Discrete-time and Statistical Signal Processing
Fall Semester 2022
Location: HG F3, Zoom (meeting ID will be sent to the registered participants)
Lectures: Tuesdays, 14:15 – 16:00
Tutorial Sessions: HG F3, Zoom (time slots & meeting IDs will be announced to the registered participants)
Assistants: Guy Revach
The course introduces some fundamental topics of digital signal processing with a bias towards applications in communications. The two main themes are linearity and probability. In the first part of the course, we deepen our understanding of discrete-time linear filters. In the second part of the course, we review the basics of probability theory and discrete-time stochastic processes. We then discuss some basic concepts of detection theory and estimation theory, as well as some practical methods including LMMSE estimation and LMMSE filtering, the LMS algorithm, and the Viterbi algorithm. A recurrent theme is the stable and robust "inversion" of a linear filter.
1. Discrete-time linear systems and filters:
state-space realizations, z-transform and spectrum,
decimation and interpolation, digital filter design,
stable realizations and robust inversion.
2. The discrete Fourier transform and its use for digital filtering.

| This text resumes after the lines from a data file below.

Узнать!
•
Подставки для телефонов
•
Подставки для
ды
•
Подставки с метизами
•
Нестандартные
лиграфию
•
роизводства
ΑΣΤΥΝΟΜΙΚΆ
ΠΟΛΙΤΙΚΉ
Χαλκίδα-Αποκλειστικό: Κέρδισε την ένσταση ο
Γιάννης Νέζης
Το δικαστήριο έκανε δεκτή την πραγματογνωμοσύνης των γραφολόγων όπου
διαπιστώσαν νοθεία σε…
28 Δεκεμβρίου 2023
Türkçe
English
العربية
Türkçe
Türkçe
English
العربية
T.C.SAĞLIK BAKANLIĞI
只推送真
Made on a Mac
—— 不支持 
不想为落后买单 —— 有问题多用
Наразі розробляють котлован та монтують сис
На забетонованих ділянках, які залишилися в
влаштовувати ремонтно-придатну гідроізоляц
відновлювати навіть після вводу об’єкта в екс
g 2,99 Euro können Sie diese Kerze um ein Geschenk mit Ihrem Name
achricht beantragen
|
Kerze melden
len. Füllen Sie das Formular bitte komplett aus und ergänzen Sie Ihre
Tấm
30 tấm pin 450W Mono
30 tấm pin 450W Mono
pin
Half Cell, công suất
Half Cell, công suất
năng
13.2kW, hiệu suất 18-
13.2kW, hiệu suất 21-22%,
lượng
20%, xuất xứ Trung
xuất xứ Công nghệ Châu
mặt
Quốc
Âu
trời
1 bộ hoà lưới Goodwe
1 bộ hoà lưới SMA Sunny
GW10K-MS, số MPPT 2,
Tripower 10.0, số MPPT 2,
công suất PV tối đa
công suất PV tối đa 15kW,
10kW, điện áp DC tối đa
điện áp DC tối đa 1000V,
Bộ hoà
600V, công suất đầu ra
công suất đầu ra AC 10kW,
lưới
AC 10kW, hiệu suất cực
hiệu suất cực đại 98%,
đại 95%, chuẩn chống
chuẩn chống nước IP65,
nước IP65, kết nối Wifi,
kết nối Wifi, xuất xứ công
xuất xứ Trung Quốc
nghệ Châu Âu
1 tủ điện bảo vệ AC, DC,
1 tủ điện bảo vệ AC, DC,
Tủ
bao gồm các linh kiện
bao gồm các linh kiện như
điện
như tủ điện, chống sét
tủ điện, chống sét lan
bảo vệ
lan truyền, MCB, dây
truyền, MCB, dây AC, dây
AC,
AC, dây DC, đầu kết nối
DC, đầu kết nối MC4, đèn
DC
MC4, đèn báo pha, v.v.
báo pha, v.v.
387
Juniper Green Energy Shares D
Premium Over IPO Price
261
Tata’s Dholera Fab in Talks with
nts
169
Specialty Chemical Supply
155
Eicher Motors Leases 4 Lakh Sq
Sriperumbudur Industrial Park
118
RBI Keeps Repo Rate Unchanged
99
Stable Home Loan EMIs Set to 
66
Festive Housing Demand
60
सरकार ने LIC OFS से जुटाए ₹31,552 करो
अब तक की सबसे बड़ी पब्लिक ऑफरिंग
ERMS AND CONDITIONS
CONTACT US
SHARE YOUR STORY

3. The statistical perspective:
probability, random variables, discrete-time stochastic processes;
detection and estimation: MAP, ML, Bayesian MMSE, LMMSE;
Wiener filter, LMS adaptive filter, Viterbi algorithm.
Who should attend?
Students interested in signal processing – virtually every student of electrical engineering.
Complete lecture notes are available in electronic form.
180 minutes written examination.
Lecture Notes (not including problems and solutions) and personal notes (max. 4 pages). No electronic devices. (Pocket calculators will be handed out, if necessary.)